# The Physics of PageRank

Some of you may know that the physicist Kenneth Wilson died on June $15^{th}$. His work made a huge impact in physics. Not just particle physics, but condensed matter physics as well. No part of physics which is formulated as a quantum field theory was left untouched. So, what did he do? And what does it have to do with PageRank?

### Wilson’s Magnum Opus

In order for theorists to actually calculate anything using quantum field theory (QFT), renormalization theory was needed. Feynman, Tomonoga, and Schwinger each independently introduced renormalization into QFT. Freeman Dyson came along afterwards and showed that the three formalisms mentioned above were actually the same thing. But the theory wasn’t on firm theoretical ground before Wilson’s work. Kenneth Wilson introduced the Renormalization Group (RG). And with the RG, we could calculate things with QFT in a systematic, conceptually coherent manner.
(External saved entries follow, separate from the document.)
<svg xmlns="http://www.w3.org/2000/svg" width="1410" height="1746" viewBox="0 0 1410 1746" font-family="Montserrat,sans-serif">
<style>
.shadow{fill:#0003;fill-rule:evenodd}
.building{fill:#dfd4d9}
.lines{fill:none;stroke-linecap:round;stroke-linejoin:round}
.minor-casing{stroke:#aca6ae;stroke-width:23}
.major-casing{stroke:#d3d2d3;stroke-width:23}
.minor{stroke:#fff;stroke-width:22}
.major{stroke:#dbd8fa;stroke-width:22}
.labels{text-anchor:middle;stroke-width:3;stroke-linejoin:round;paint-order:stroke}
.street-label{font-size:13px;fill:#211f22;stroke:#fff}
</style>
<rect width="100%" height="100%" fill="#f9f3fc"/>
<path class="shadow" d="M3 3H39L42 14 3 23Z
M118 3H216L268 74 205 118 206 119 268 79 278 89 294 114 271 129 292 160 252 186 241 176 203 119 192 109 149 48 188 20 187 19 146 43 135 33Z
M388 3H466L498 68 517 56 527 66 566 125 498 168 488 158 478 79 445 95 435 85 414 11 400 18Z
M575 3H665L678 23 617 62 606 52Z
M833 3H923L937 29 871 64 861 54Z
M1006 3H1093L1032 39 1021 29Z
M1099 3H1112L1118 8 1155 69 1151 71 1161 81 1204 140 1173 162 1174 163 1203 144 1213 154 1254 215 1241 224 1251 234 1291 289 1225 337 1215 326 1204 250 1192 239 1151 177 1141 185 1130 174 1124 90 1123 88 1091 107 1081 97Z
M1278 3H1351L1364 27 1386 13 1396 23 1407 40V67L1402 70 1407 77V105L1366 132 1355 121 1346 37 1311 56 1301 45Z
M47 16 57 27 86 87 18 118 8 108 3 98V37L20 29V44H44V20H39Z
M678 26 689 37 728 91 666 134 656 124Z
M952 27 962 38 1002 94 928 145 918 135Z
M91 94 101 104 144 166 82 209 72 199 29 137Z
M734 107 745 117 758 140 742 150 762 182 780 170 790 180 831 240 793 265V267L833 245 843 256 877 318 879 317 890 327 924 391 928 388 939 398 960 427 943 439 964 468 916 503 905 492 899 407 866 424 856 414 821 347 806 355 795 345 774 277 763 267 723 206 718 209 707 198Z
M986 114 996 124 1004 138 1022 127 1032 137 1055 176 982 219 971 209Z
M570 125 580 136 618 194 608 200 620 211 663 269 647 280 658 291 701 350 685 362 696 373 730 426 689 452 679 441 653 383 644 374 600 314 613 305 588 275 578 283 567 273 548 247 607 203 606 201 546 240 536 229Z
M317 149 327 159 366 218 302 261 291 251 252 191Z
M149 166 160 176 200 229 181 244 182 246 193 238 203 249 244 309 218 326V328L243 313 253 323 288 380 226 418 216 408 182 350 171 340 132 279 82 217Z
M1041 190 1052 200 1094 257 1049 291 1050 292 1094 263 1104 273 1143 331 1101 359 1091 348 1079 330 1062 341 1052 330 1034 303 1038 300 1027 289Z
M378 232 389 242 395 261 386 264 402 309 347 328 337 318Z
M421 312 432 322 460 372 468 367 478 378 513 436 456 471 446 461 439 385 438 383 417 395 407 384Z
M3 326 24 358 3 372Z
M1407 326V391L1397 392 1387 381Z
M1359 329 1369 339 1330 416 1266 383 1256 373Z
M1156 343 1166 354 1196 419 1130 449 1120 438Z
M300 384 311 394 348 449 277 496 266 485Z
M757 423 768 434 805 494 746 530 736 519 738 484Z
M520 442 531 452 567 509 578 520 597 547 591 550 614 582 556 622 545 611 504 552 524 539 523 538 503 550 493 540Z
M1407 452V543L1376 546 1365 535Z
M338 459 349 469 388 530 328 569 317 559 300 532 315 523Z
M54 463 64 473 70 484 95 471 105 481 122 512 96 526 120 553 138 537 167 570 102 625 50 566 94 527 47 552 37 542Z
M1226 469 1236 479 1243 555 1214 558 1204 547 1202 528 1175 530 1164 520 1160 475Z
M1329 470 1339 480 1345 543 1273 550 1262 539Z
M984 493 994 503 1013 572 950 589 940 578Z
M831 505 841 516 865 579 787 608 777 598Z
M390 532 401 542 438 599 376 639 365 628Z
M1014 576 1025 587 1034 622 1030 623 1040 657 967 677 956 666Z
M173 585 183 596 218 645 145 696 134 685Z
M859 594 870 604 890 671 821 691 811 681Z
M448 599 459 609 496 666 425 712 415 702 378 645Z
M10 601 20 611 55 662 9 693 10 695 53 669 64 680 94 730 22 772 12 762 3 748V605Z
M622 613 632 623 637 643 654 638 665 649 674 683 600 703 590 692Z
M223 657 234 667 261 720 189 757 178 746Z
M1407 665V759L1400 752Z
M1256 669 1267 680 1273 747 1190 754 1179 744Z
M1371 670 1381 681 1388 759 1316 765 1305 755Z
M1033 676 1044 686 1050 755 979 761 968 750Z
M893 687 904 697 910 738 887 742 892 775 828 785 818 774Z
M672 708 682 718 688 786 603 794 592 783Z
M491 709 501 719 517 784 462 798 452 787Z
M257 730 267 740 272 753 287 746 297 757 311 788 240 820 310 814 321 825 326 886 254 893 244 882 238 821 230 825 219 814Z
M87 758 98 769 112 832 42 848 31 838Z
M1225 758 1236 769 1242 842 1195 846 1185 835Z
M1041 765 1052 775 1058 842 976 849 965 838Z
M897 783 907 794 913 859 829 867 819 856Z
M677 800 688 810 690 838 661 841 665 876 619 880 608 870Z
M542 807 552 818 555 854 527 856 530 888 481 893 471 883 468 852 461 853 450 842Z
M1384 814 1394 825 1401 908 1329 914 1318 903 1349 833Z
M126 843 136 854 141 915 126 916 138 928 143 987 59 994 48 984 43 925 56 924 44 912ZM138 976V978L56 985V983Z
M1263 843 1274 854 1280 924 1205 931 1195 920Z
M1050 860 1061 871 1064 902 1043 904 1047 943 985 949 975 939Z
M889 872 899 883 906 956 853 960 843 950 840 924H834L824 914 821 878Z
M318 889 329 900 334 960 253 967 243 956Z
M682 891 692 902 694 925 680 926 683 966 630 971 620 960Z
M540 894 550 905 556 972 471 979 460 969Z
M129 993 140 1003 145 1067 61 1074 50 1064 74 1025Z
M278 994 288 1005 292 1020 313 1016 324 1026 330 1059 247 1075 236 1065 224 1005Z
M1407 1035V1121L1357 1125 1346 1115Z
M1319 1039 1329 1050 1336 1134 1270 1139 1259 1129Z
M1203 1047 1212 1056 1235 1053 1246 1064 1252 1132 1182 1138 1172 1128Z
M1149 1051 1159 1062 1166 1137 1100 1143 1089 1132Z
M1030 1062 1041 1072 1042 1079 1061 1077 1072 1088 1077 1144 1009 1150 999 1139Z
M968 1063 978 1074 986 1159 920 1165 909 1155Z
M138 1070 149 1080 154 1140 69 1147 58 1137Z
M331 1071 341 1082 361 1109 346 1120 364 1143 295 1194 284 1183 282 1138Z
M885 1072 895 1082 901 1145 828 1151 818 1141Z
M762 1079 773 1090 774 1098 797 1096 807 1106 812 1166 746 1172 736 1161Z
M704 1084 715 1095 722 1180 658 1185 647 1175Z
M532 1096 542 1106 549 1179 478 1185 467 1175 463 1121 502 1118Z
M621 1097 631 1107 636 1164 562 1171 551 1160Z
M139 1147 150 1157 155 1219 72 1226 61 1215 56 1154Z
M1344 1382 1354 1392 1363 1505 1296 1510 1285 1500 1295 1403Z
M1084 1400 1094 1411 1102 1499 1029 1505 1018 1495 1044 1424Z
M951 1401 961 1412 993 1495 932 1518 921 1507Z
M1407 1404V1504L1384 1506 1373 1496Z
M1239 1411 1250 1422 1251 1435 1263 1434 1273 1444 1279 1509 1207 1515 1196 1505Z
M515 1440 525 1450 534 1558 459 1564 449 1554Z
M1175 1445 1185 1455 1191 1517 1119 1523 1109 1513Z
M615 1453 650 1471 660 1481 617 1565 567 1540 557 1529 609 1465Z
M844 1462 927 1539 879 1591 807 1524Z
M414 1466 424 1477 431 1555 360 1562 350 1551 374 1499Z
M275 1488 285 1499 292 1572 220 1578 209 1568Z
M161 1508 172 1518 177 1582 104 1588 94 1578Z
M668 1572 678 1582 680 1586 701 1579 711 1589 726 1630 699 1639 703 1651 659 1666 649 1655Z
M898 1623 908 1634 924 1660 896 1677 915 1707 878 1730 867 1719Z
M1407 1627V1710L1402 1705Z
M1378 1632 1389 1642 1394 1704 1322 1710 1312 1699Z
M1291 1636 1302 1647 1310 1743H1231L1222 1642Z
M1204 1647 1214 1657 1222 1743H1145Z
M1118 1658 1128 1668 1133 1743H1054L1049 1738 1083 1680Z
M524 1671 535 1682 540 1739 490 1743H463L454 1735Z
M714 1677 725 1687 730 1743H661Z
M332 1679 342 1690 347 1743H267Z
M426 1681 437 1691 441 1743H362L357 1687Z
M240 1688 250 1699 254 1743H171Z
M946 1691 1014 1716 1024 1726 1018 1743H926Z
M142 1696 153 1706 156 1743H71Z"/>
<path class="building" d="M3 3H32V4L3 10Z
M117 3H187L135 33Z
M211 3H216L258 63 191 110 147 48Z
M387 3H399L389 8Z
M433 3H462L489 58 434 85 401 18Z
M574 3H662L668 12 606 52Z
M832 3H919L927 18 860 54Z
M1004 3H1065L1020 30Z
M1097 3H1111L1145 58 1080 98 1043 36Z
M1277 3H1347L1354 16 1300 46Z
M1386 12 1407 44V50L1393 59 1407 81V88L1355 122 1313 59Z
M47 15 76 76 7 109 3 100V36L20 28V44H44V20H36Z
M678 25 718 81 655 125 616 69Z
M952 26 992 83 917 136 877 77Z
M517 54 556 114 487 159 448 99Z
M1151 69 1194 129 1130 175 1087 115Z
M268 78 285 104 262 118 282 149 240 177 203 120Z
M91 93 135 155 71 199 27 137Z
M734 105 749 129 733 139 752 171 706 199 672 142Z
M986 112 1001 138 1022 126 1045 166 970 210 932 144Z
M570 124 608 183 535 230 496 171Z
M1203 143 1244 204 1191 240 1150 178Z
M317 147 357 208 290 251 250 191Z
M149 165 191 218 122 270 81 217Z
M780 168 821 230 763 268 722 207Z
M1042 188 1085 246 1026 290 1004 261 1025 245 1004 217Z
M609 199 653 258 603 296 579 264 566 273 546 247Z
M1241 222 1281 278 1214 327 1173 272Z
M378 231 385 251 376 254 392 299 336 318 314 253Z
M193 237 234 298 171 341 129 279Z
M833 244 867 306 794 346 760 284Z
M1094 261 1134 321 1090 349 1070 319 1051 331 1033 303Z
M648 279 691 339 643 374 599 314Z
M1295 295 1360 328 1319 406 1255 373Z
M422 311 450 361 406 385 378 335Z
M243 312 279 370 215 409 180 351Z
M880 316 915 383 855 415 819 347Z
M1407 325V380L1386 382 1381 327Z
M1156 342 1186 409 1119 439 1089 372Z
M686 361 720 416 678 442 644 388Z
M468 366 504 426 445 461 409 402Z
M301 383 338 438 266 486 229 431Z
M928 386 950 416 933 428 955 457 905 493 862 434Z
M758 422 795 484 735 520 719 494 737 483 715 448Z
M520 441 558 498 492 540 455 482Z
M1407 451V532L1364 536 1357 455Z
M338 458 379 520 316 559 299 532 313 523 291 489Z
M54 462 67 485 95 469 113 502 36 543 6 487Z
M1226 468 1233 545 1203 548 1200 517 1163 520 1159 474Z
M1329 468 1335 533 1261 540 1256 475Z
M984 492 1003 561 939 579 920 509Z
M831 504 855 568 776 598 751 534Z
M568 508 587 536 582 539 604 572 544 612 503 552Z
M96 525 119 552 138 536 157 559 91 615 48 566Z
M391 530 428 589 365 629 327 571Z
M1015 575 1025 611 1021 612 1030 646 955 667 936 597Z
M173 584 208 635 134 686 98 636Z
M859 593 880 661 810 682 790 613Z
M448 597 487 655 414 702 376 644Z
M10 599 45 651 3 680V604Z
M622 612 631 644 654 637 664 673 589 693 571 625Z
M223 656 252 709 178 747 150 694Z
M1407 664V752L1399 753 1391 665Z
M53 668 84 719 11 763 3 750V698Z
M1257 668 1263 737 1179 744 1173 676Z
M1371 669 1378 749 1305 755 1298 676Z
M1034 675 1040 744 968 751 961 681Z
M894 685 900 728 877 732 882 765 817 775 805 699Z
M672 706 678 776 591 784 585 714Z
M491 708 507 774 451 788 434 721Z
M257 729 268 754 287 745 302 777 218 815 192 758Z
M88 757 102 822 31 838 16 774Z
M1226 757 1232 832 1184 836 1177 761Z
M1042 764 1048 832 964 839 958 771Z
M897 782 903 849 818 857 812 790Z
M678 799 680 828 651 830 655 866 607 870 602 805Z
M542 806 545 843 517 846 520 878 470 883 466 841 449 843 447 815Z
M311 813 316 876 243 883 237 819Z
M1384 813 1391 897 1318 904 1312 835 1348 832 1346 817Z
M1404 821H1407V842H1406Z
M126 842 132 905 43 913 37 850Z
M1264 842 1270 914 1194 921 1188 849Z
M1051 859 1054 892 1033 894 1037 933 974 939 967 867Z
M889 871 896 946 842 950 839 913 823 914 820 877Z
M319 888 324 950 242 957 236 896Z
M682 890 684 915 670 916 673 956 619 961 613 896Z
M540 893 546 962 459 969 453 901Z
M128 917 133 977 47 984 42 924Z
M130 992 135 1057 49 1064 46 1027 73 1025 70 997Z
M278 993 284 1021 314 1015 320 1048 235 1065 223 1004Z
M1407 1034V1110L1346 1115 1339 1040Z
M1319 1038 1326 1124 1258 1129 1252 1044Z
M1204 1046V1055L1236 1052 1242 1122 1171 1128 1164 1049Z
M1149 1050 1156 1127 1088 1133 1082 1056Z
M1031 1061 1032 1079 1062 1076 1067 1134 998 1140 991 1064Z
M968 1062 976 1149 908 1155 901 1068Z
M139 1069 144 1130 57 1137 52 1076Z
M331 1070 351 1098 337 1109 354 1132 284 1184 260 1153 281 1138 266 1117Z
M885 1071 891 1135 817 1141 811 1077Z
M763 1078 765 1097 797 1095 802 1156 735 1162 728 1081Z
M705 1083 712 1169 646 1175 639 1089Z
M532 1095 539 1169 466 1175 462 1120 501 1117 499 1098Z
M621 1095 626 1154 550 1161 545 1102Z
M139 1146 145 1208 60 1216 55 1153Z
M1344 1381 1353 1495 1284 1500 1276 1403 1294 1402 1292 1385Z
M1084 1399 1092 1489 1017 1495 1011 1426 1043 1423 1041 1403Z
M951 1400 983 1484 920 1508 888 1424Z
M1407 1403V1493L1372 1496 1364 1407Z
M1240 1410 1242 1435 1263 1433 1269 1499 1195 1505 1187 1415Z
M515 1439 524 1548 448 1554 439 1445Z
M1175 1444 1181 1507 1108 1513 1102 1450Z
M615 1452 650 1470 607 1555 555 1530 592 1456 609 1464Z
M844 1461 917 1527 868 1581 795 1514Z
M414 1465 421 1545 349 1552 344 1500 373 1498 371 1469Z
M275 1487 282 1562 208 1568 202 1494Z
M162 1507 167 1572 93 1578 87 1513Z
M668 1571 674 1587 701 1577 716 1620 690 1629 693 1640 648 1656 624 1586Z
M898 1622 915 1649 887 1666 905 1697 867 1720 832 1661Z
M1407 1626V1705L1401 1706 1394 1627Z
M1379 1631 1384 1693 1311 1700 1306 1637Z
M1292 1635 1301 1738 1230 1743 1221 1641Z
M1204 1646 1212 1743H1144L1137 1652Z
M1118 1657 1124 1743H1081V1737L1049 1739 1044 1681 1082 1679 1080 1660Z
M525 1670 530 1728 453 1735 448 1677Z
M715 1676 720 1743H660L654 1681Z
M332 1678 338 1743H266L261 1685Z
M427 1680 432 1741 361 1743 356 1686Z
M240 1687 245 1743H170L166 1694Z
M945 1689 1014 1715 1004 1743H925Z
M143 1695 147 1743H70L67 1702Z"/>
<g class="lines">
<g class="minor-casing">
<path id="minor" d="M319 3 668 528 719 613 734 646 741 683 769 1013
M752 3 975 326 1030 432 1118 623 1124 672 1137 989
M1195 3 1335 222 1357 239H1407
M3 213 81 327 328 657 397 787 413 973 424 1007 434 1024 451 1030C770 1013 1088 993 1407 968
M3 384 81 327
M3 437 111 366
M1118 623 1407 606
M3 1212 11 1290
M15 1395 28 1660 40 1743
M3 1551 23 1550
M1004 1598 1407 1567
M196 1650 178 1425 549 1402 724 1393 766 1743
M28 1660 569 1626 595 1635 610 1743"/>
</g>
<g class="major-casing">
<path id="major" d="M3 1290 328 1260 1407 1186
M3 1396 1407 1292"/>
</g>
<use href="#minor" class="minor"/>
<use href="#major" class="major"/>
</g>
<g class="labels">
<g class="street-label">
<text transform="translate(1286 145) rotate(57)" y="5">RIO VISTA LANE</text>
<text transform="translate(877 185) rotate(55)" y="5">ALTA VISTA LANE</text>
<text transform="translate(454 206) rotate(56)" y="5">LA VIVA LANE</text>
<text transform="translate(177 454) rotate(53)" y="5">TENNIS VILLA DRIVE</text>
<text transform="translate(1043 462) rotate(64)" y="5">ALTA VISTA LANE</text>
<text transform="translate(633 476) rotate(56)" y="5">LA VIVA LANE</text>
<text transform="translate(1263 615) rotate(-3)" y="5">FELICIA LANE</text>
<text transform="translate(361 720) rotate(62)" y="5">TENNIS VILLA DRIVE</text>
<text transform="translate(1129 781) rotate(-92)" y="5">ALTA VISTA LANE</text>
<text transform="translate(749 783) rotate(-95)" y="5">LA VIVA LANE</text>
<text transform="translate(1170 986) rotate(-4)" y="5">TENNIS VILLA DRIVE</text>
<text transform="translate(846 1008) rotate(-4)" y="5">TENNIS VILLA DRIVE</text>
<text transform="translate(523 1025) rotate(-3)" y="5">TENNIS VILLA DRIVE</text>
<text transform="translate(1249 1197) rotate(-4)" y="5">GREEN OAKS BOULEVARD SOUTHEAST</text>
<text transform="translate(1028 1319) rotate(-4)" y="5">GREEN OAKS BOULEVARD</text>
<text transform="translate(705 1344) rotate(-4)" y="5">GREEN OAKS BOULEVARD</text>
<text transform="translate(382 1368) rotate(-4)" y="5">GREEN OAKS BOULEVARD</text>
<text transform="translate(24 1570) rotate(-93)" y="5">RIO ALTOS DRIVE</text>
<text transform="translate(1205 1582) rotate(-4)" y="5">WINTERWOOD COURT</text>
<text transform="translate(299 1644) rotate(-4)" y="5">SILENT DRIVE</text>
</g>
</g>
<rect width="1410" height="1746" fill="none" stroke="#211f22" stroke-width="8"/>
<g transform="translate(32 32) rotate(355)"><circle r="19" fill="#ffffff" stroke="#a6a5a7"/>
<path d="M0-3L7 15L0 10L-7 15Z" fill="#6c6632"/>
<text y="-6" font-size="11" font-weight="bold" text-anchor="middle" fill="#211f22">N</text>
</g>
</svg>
(For more on the history, you can read a great blog post about it at Quantum Frontiers.)

When I was in graduate school, the RG was easily one of the most interesting aspects of theoretical physics. I loved that it provided us with a clear theory of critical phenomena and phase transitions as well.

What does this have to do with PageRank though? Here’s a rough outline of the relationship…

#### The Renormalization Group

Imagine a system described by a vector of parameters, $K$, and consider a transformation that shifts the parameters to some $K'$. We can describe this situation with the transformation equation

$K'=\mathcal{R}(K),$

where $\cal{R}$ is the RG operator. If the transformation operator is applied repeatedly, then we end up with a sequence of parameter vectors $K, K', K'',\ldots$:

$K^{(n)}=\mathcal{R}(K^{(n-1)})=\cdots=\mathcal{R}^n(K^{(0)}),$

where $n=0,1,2,\dots$ and $K^{(0)}$ is our initial $K$.

If we plotted the initial $K^{(0)}$ and plotted results of the successive transformations, we would have a sequence of points connecting $K^{(0)}$ and $K^{(n)}$. The sequence of points is the RG flow and is represented by the above equation.

It’s possible that we may have fixed points in our parameter space. A fixed point $K^{\ast}$ that remains unchanged when the transformation is applied:
$\mathcal{R}(K^{\ast})=K^{\ast}.$

Note that I’m glossing over a lot of detail.

### The PageRank Algorithm

At its core, PageRank is an algorithm which answers the following question:

If we select a site in a network or graph at random, what is the likelihood of reaching any other given site?

PageRank determines the answer in an iterative fashion, using equations that look a lot like the RG equations. The iterative algorithm proceeds until the probabilities on the sites stop changing. This is our RG fixed-point.

You can learn more about PageRank and the iterative ranking algorithms which came before in a 2010 arXiv article PageRank: Standing on the shoulders of giants.

I’ll really have to look into this in more depth sometime, especially where the fixed-points are concerned.